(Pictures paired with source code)

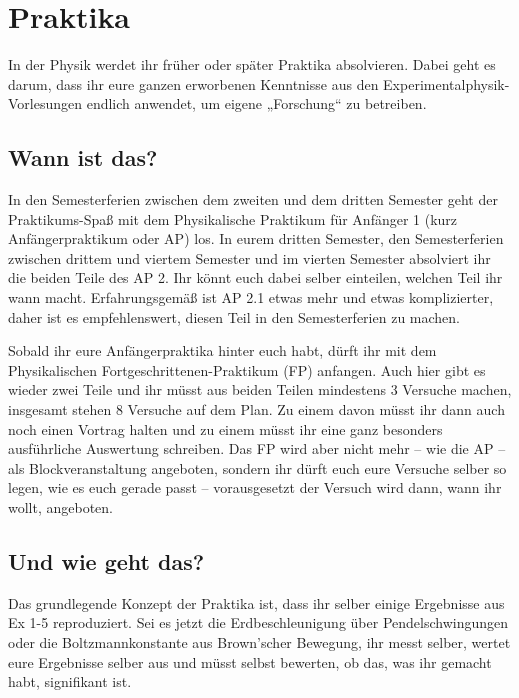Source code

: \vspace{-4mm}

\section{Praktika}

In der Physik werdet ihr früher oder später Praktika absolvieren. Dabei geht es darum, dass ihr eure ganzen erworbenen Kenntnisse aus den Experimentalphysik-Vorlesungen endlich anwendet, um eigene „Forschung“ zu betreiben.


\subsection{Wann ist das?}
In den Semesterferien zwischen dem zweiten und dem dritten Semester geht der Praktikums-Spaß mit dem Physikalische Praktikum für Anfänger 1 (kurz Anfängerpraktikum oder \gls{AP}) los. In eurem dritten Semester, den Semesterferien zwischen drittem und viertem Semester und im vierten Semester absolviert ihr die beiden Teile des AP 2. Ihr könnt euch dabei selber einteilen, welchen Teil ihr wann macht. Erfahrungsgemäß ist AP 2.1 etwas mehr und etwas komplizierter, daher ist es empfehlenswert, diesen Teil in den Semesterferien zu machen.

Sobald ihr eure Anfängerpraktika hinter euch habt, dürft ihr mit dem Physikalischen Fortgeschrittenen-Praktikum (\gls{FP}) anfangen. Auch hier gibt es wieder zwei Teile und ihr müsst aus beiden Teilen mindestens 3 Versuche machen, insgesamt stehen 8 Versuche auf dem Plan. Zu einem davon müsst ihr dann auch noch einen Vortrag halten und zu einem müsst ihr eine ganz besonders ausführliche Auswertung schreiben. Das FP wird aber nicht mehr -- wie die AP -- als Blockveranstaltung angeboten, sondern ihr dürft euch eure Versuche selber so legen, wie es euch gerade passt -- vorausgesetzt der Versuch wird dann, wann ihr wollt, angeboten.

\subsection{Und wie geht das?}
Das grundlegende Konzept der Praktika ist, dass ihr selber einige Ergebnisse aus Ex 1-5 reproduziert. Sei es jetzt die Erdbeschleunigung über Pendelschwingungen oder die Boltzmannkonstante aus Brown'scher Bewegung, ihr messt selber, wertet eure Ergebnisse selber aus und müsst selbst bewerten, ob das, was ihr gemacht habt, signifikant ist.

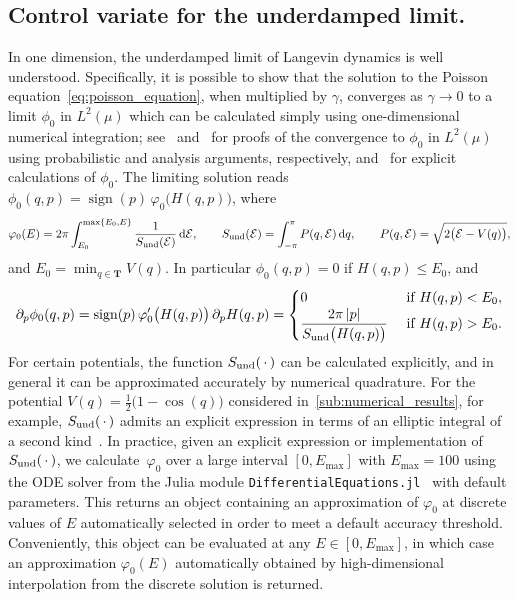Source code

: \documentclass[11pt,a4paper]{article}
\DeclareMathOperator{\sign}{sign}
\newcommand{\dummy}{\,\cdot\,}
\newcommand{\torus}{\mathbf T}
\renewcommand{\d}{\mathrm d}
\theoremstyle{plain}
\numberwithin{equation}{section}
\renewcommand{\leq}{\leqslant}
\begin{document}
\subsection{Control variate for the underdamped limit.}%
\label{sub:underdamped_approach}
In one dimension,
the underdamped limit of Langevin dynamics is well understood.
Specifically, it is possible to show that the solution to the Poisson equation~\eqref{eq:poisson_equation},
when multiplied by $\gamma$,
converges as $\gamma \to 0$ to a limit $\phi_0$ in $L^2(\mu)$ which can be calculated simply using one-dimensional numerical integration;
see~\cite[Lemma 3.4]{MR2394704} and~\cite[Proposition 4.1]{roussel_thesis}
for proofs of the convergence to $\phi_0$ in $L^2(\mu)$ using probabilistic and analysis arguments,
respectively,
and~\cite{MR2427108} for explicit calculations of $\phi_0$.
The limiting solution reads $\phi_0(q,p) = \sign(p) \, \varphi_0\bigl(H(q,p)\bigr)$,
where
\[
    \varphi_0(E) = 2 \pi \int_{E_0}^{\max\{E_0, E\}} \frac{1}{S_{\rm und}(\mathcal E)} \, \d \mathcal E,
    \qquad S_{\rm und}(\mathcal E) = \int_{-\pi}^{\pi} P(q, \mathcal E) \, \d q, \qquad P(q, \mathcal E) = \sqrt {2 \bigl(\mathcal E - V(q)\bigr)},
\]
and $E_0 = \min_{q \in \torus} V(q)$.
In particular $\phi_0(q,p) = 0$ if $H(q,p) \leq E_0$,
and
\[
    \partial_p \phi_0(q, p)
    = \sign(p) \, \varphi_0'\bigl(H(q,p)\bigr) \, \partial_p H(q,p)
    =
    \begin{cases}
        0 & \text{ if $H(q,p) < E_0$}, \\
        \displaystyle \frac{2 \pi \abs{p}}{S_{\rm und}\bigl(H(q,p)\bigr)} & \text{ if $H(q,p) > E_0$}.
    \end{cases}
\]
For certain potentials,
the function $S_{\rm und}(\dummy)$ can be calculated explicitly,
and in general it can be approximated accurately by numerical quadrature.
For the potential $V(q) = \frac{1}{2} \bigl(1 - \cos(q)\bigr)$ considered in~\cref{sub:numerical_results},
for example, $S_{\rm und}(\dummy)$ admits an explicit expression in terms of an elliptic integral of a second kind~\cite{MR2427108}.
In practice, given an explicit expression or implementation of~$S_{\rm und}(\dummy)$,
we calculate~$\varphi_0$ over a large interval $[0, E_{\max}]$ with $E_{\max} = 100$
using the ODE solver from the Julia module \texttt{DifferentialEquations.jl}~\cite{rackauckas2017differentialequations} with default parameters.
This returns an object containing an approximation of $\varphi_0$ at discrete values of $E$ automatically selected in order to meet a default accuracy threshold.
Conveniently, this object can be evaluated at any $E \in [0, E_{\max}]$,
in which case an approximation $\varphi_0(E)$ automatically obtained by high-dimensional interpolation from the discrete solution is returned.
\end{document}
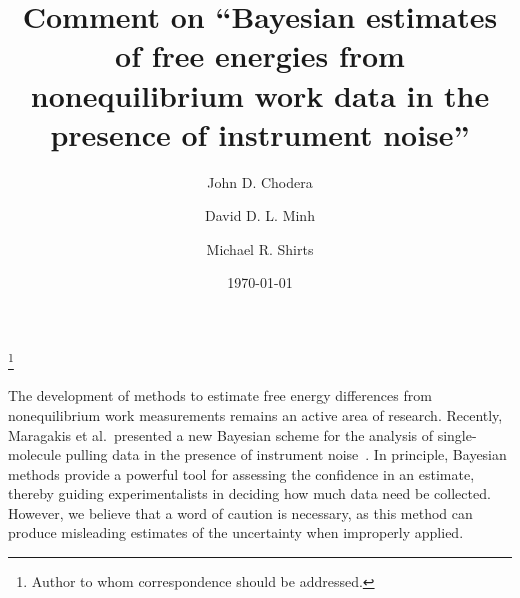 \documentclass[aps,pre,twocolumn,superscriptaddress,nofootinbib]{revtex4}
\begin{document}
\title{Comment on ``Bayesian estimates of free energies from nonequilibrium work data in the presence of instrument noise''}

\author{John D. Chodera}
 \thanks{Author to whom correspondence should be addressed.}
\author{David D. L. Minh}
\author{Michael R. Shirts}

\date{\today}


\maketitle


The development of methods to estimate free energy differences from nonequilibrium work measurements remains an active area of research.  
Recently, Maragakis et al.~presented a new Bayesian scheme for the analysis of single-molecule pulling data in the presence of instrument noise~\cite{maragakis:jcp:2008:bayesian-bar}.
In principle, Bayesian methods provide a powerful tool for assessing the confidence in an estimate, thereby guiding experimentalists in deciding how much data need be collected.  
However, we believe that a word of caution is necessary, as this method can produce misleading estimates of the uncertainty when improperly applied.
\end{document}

Action item >>
Exactly reproduce each record, leaving out any pictures.

Task answer >>
Source code

: \vspace{-4mm}

\section{Praktika}

In der Physik werdet ihr früher oder später Praktika absolvieren. Dabei geht es darum, dass ihr eure ganzen erworbenen Kenntnisse aus den Experimentalphysik-Vorlesungen endlich anwendet, um eigene „Forschung“ zu betreiben.


\subsection{Wann ist das?}
In den Semesterferien zwischen dem zweiten und dem dritten Semester geht der Praktikums-Spaß mit dem Physikalische Praktikum für Anfänger 1 (kurz Anfängerpraktikum oder \gls{AP}) los. In eurem dritten Semester, den Semesterferien zwischen drittem und viertem Semester und im vierten Semester absolviert ihr die beiden Teile des AP 2. Ihr könnt euch dabei selber einteilen, welchen Teil ihr wann macht. Erfahrungsgemäß ist AP 2.1 etwas mehr und etwas komplizierter, daher ist es empfehlenswert, diesen Teil in den Semesterferien zu machen.

Sobald ihr eure Anfängerpraktika hinter euch habt, dürft ihr mit dem Physikalischen Fortgeschrittenen-Praktikum (\gls{FP}) anfangen. Auch hier gibt es wieder zwei Teile und ihr müsst aus beiden Teilen mindestens 3 Versuche machen, insgesamt stehen 8 Versuche auf dem Plan. Zu einem davon müsst ihr dann auch noch einen Vortrag halten und zu einem müsst ihr eine ganz besonders ausführliche Auswertung schreiben. Das FP wird aber nicht mehr -- wie die AP -- als Blockveranstaltung angeboten, sondern ihr dürft euch eure Versuche selber so legen, wie es euch gerade passt -- vorausgesetzt der Versuch wird dann, wann ihr wollt, angeboten.

\subsection{Und wie geht das?}
Das grundlegende Konzept der Praktika ist, dass ihr selber einige Ergebnisse aus Ex 1-5 reproduziert. Sei es jetzt die Erdbeschleunigung über Pendelschwingungen oder die Boltzmannkonstante aus Brown'scher Bewegung, ihr messt selber, wertet eure Ergebnisse selber aus und müsst selbst bewerten, ob das, was ihr gemacht habt, signifikant ist.

Source code

: \documentclass[11pt,a4paper]{article}
\DeclareMathOperator{\sign}{sign}
\newcommand{\dummy}{\,\cdot\,}
\newcommand{\torus}{\mathbf T}
\renewcommand{\d}{\mathrm d}
\theoremstyle{plain}
\numberwithin{equation}{section}
\renewcommand{\leq}{\leqslant}
\begin{document}
\subsection{Control variate for the underdamped limit.}%
\label{sub:underdamped_approach}
In one dimension,
the underdamped limit of Langevin dynamics is well understood.
Specifically, it is possible to show that the solution to the Poisson equation~\eqref{eq:poisson_equation},
when multiplied by $\gamma$,
converges as $\gamma \to 0$ to a limit $\phi_0$ in $L^2(\mu)$ which can be calculated simply using one-dimensional numerical integration;
see~\cite[Lemma 3.4]{MR2394704} and~\cite[Proposition 4.1]{roussel_thesis}
for proofs of the convergence to $\phi_0$ in $L^2(\mu)$ using probabilistic and analysis arguments,
respectively,
and~\cite{MR2427108} for explicit calculations of $\phi_0$.
The limiting solution reads $\phi_0(q,p) = \sign(p) \, \varphi_0\bigl(H(q,p)\bigr)$,
where
\[
    \varphi_0(E) = 2 \pi \int_{E_0}^{\max\{E_0, E\}} \frac{1}{S_{\rm und}(\mathcal E)} \, \d \mathcal E,
    \qquad S_{\rm und}(\mathcal E) = \int_{-\pi}^{\pi} P(q, \mathcal E) \, \d q, \qquad P(q, \mathcal E) = \sqrt {2 \bigl(\mathcal E - V(q)\bigr)},
\]
and $E_0 = \min_{q \in \torus} V(q)$.
In particular $\phi_0(q,p) = 0$ if $H(q,p) \leq E_0$,
and
\[
    \partial_p \phi_0(q, p)
    = \sign(p) \, \varphi_0'\bigl(H(q,p)\bigr) \, \partial_p H(q,p)
    =
    \begin{cases}
        0 & \text{ if $H(q,p) < E_0$}, \\
        \displaystyle \frac{2 \pi \abs{p}}{S_{\rm und}\bigl(H(q,p)\bigr)} & \text{ if $H(q,p) > E_0$}.
    \end{cases}
\]
For certain potentials,
the function $S_{\rm und}(\dummy)$ can be calculated explicitly,
and in general it can be approximated accurately by numerical quadrature.
For the potential $V(q) = \frac{1}{2} \bigl(1 - \cos(q)\bigr)$ considered in~\cref{sub:numerical_results},
for example, $S_{\rm und}(\dummy)$ admits an explicit expression in terms of an elliptic integral of a second kind~\cite{MR2427108}.
In practice, given an explicit expression or implementation of~$S_{\rm und}(\dummy)$,
we calculate~$\varphi_0$ over a large interval $[0, E_{\max}]$ with $E_{\max} = 100$
using the ODE solver from the Julia module \texttt{DifferentialEquations.jl}~\cite{rackauckas2017differentialequations} with default parameters.
This returns an object containing an approximation of $\varphi_0$ at discrete values of $E$ automatically selected in order to meet a default accuracy threshold.
Conveniently, this object can be evaluated at any $E \in [0, E_{\max}]$,
in which case an approximation $\varphi_0(E)$ automatically obtained by high-dimensional interpolation from the discrete solution is returned.
\end{document}
 \documentclass[aps,pre,twocolumn,superscriptaddress,nofootinbib]{revtex4}
\begin{document}
\title{Comment on ``Bayesian estimates of free energies from nonequilibrium work data in the presence of instrument noise''}

\author{John D. Chodera}
 \thanks{Author to whom correspondence should be addressed.}
\author{David D. L. Minh}
\author{Michael R. Shirts}

\date{\today}


\maketitle


The development of methods to estimate free energy differences from nonequilibrium work measurements remains an active area of research.  
Recently, Maragakis et al.~presented a new Bayesian scheme for the analysis of single-molecule pulling data in the presence of instrument noise~\cite{maragakis:jcp:2008:bayesian-bar}.
In principle, Bayesian methods provide a powerful tool for assessing the confidence in an estimate, thereby guiding experimentalists in deciding how much data need be collected.  
However, we believe that a word of caution is necessary, as this method can produce misleading estimates of the uncertainty when improperly applied.
\end{document}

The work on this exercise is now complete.